BORN IN 1883, the son of a Hungarian immigrant who had left the country for better opportunities, Gettler learned early to love the magic of chemistry. By the time he graduated from high school, he was hooked by the puzzle of fitting one molecule to another, by the kaleidoscope of colors that glowed in a test tube. His family had no money to send him to college, so he paid for it himself. While working as a ticket agent on the 39th Street Brooklyn-to-Battery ferry, he earned a science degree from the College of the City of New York. To earn his master’s at Columbia University, he arranged to work the midnight-to-eight ferry shift. That way he could do homework during the ferry’s quiet night hours and attend classes during the day.
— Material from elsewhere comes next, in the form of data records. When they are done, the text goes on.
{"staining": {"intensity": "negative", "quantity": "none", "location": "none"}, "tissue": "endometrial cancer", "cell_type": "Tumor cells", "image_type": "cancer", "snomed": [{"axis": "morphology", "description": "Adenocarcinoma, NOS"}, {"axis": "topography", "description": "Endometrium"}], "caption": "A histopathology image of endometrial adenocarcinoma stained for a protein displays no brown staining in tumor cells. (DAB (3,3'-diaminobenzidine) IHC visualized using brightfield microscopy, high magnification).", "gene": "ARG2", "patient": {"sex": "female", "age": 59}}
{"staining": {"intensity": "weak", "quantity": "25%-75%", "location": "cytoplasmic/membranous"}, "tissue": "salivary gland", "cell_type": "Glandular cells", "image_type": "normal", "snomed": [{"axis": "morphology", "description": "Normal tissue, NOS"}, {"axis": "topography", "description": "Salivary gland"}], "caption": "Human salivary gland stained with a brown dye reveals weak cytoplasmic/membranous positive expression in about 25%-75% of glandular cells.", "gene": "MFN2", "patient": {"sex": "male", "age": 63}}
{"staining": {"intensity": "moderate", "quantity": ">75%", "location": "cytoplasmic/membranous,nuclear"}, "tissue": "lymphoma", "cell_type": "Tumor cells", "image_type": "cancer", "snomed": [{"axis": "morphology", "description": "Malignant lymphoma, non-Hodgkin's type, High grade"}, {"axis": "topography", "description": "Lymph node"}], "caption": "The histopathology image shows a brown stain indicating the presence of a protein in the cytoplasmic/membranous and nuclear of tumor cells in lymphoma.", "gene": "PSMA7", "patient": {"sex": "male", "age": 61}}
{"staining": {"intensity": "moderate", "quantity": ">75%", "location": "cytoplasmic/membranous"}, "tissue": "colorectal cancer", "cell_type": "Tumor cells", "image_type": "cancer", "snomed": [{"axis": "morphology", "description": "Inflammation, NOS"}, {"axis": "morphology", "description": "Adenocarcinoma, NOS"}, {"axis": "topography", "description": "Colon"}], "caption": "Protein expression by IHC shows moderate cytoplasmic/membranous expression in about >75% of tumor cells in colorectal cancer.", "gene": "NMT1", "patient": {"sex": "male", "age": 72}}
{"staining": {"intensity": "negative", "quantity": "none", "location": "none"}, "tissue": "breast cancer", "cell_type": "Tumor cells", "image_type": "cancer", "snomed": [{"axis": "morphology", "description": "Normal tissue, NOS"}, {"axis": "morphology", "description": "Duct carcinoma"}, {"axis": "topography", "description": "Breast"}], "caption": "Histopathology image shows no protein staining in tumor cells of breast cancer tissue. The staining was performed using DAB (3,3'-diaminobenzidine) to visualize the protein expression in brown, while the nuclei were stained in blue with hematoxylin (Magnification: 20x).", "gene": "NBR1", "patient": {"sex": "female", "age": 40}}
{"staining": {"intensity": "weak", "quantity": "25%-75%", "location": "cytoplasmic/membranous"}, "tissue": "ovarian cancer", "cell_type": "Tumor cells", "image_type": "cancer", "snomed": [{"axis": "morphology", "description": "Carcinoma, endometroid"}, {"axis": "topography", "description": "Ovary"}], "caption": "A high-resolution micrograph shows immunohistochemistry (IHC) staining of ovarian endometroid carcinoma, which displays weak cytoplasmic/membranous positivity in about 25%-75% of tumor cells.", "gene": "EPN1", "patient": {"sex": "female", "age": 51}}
Awarded his master’s in 1910, Gettler took a job as a chemistry instructor at Bellevue Medical School, then went to work on his doctorate. Two years later Gettler received his Ph.D. from Columbia and was promoted to assistant professor in the medical school. He married a young schoolteacher, Alice Gorman, despite the loud opposition of her Irish Catholic family. Gettler, the Jewish immigrant, simply charmed away their objections, agreeing to move in with his in-laws, taking the top floor of their Brooklyn home. He even attended Sunday services with his wife. “He refused to do confession though,” his daughter-in-law would recall years later.
Gettler was not an imposing figure in the style of Charles Norris. A slight man, he had a thin, intense face, serious dark eyes, and carefully smooth dark hair. He was shy with strangers, indifferent to politics, and impatient with the constant journalistic interest in his work. With nosy reporters, he usually retreated behind an annoyingly pedantic facade: “A personality as colorless as the sodium chloride [table salt, NaCl] that he works with,” wrote one frustrated reporter, after a series of dust-dry responses to questions.